Sergio Zingarelli chiarisce ancora: «La mia azienda, come molte altre, oltre alle linee targate Rocca delle Macìe produce e vende anche vini con altri marchi. Nel nostro caso, ad esempio, abbiamo un marchio di grande successo in USA, la Giulio Straccali, dove offriamo una serie di etichette, dal Chianti al Pinot Grigio al Primitivo Puglia Igp, dove facciamo ricorso a vini acquistati. Non c’è nulla di strano o di illegale». Volti anonimi, comparse, come la signora con cappellino di paglia – sedicente produttrice - che confessa di aver venduto certificati falsi per anni. Beh, quello sì è un illecito… Passibile di denuncia… Insomma, un armamentario di telecamere e microfoni nascosti alla ricerca dello scandalo che non c’è. «Hanno montato le mie frasi fuori contesto – aggiunge infine Cesare Cecchi – e hanno continuato a ripetere ossessivamente le stesse domande per tutto il tempo nella speranza che cadessi in contraddizione, anche a intervista finita, fin che non sono saliti sul taxi. Tecniche da KGB. Ma in questo contesto fanno ridere…».
Tutto questo in contrasto con le bellissime riprese video che ci hanno mostrato una Toscana davvero splendida, con cantine spettacolari, vigneti curati come giardini e vedute mozzafiato. Difficile pensare che non si producano grandi vini in scenari come questo. Del resto, tutto il mondo li esalta ed è felice di acquistarli anche a prezzi elevatissimi. Siamo tutti cretini?

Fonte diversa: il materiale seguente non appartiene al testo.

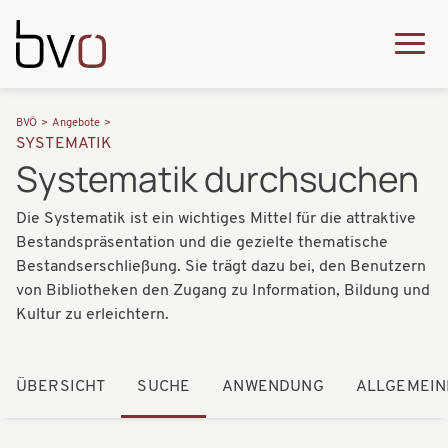
Direkt zum Inhalt
Q
u
H
P
i
BVÖ
Angebote
a
SYSTEMATIK
f
c
Systematik durchsuchen
u
a
k
p
Die Systematik ist ein wichtiges Mittel für die attraktive
d
m
t
Bestandspräsentation und die gezielte thematische
n
e
Bestandserschließung. Sie trägt dazu bei, den Benutzern
n
a
von Bibliotheken den Zugang zu Information, Bildung und
n
a
Kultur zu erleichtern.
v
u
v
i
i
ÜBERSICHT
SUCHE
ANWENDUNG
ALLGEMEIN
g
g
a
a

Vi lasciamo con la vista del viale dei cipressi di Bolgheri ancora negli occhi. Magia pura. Una grande occasione mancata per parlare del bello dell’Italia. O forse no, a giudicare dai salaci commenti dei social media che spernacchiavano il servizio di Report. Ce ne andiamo anche noi a mangiare una fetta di panettone. E se lo innaffiassimo con un Supertuscan?